Start of EXTRACTED MATERIAL
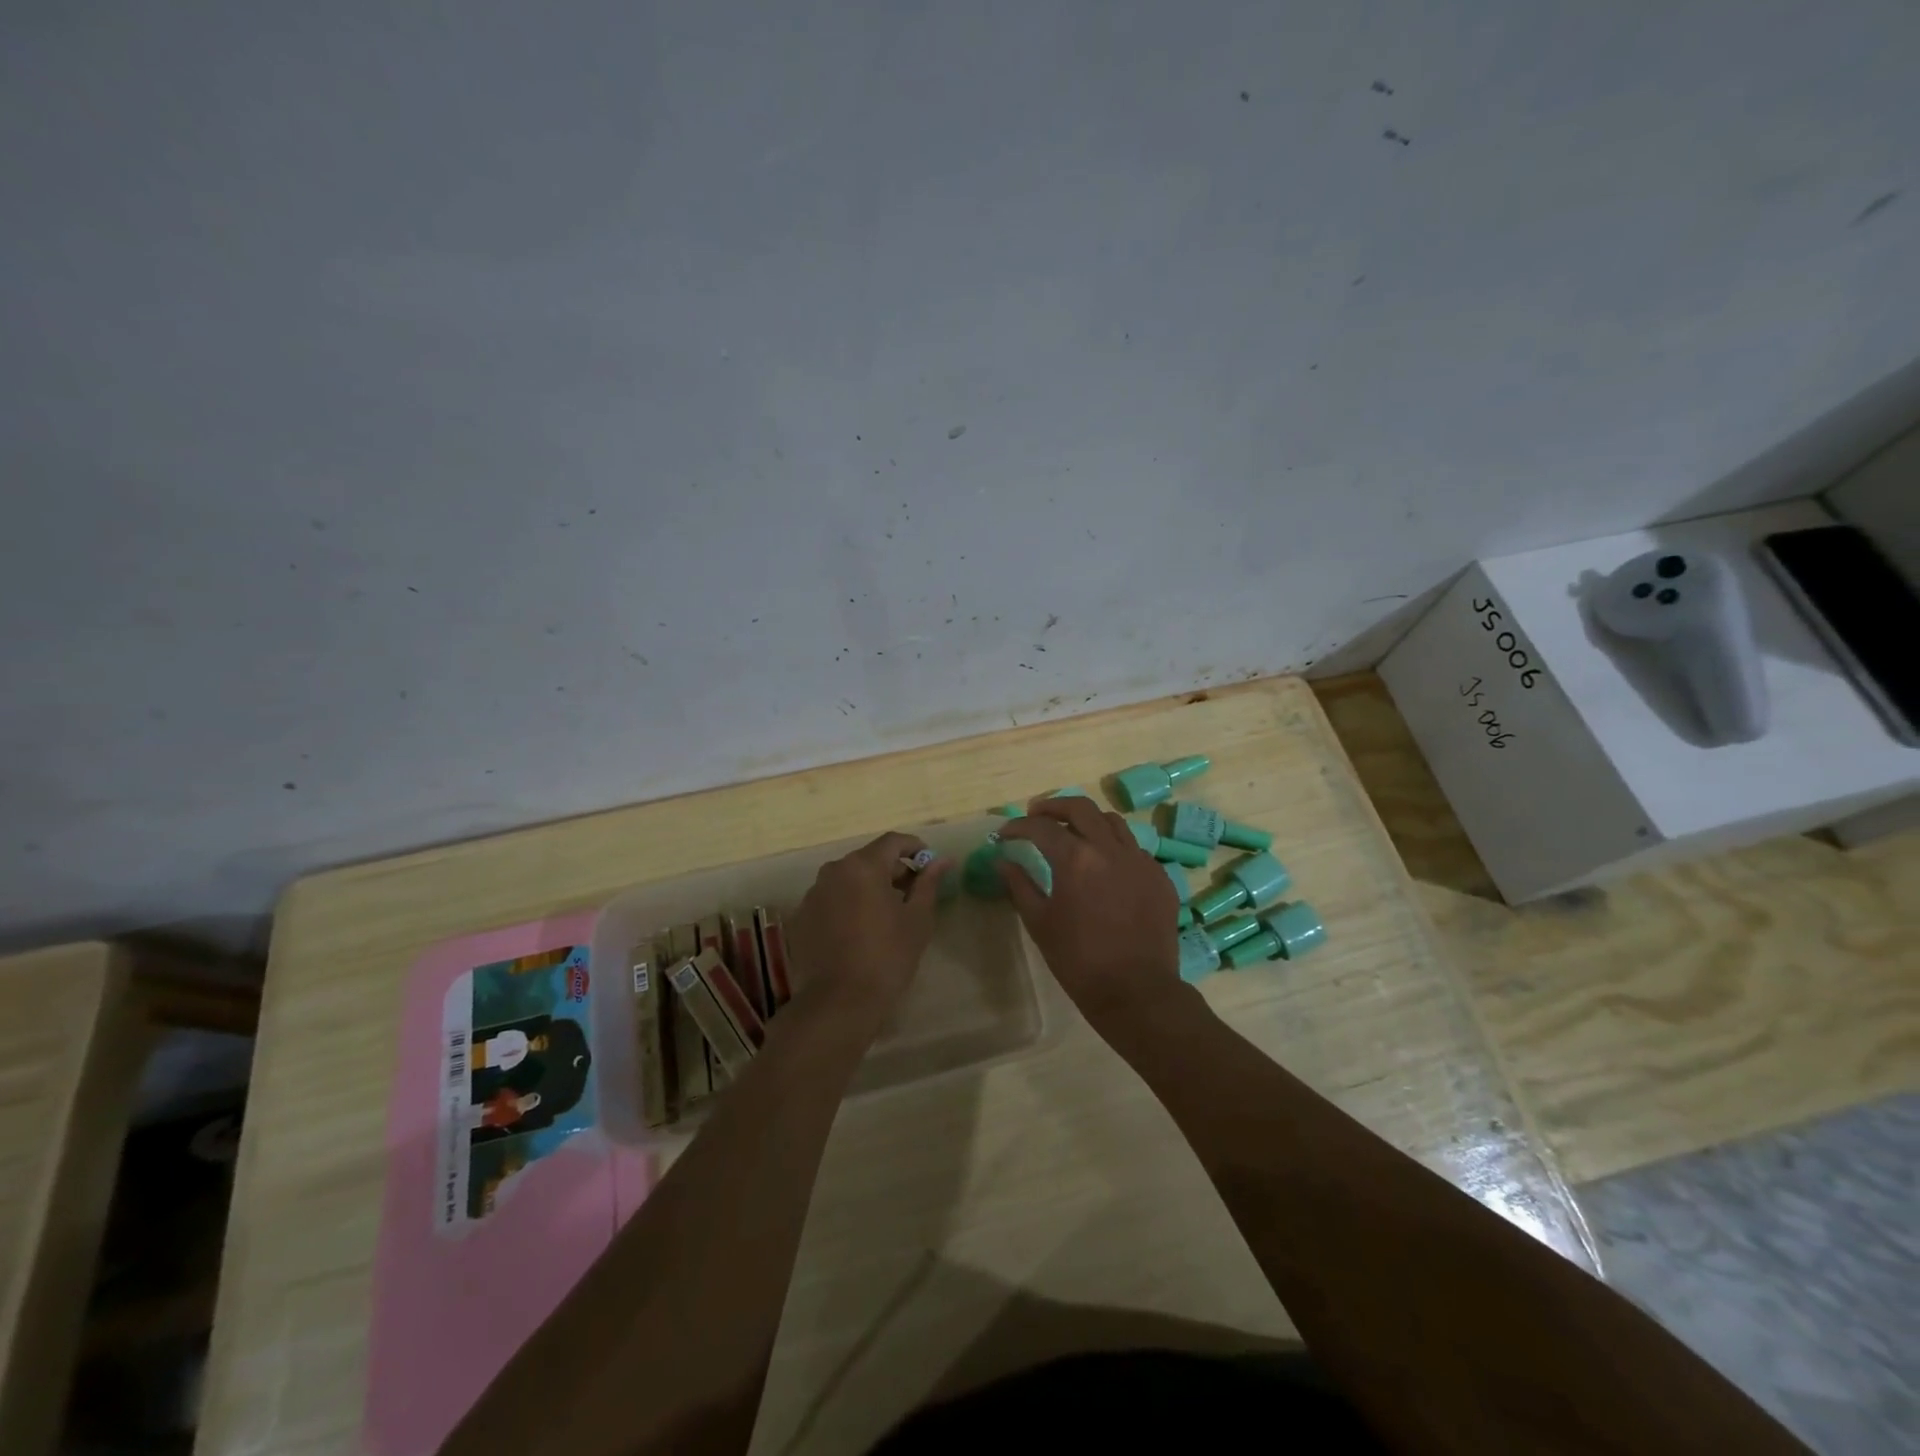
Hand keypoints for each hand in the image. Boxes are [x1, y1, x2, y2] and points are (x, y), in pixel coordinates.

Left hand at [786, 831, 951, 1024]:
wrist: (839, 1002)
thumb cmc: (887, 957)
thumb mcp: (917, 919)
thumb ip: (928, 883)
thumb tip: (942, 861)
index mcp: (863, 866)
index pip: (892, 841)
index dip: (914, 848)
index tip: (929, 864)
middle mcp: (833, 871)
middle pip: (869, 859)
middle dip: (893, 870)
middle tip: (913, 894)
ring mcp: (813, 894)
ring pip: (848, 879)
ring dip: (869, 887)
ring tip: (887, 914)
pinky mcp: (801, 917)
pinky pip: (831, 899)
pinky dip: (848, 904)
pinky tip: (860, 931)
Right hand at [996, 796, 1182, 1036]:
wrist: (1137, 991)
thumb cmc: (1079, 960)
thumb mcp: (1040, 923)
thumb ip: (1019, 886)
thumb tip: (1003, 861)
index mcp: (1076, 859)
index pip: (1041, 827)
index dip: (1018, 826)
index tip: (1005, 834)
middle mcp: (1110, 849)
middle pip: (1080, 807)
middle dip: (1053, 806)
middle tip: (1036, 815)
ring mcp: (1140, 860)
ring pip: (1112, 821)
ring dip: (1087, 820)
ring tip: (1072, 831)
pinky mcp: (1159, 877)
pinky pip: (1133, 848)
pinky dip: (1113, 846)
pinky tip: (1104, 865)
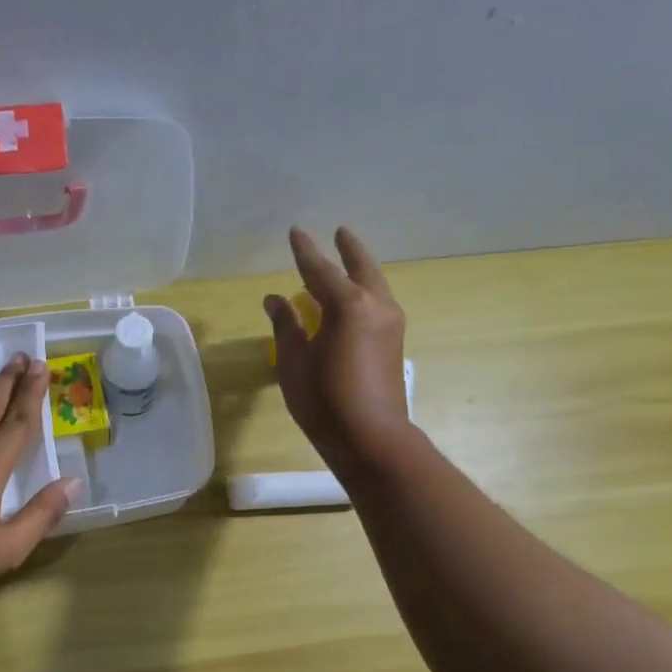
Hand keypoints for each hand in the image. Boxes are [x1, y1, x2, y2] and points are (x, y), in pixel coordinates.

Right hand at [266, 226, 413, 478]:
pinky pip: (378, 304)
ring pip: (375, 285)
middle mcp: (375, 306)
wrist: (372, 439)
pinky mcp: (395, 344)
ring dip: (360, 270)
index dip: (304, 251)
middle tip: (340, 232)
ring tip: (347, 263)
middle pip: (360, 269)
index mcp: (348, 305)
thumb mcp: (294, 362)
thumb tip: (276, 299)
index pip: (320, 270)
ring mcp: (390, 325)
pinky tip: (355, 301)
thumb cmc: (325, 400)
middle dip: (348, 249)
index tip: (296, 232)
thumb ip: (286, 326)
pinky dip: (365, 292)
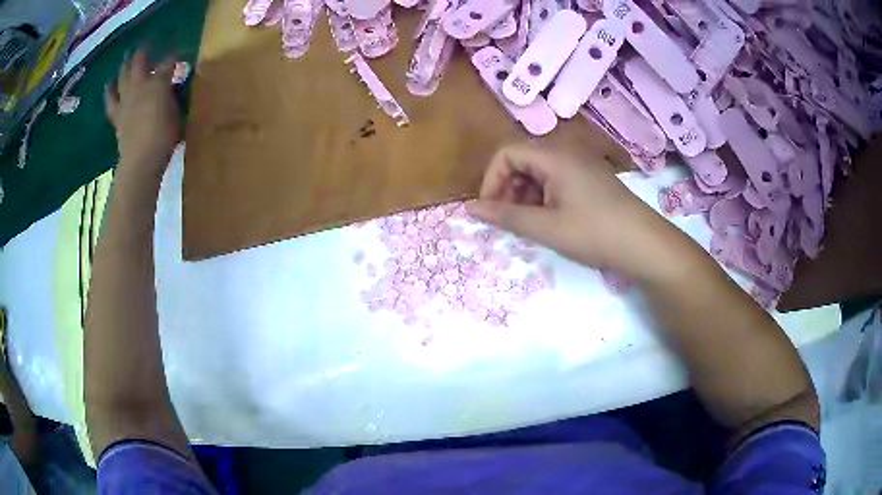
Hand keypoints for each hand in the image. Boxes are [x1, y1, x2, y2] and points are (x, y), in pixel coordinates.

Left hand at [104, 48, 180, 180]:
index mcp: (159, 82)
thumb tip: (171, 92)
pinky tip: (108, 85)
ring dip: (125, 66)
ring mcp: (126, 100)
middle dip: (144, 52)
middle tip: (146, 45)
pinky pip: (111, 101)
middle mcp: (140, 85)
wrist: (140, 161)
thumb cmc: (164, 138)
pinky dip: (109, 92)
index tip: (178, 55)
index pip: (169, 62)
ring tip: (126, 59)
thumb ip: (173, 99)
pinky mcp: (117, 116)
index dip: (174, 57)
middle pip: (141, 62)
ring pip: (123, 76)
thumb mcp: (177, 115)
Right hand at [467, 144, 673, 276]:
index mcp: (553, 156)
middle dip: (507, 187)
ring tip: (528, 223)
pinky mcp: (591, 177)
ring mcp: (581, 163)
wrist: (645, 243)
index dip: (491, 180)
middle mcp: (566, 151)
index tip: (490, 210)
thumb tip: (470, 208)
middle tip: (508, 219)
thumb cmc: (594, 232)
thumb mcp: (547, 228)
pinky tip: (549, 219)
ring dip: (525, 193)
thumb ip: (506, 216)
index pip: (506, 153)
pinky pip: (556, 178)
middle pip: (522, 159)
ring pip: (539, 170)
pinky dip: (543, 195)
End of EXTRACTED MATERIAL
**GOAL OF THE EXERCISE**
Nothing from before the line containing "thumb mcp: (547, 228)" should appear; copy that line and each one after it through the last line of the entries, exactly.

**SOLUTION FOR THIS TASK**
thumb mcp: (547, 228)
pinky tip: (549, 219)
ring dip: (525, 193)
thumb ip: (506, 216)
index pip: (506, 153)
pinky pip: (556, 178)
middle pip: (522, 159)
ring pip: (539, 170)
pinky dip: (543, 195)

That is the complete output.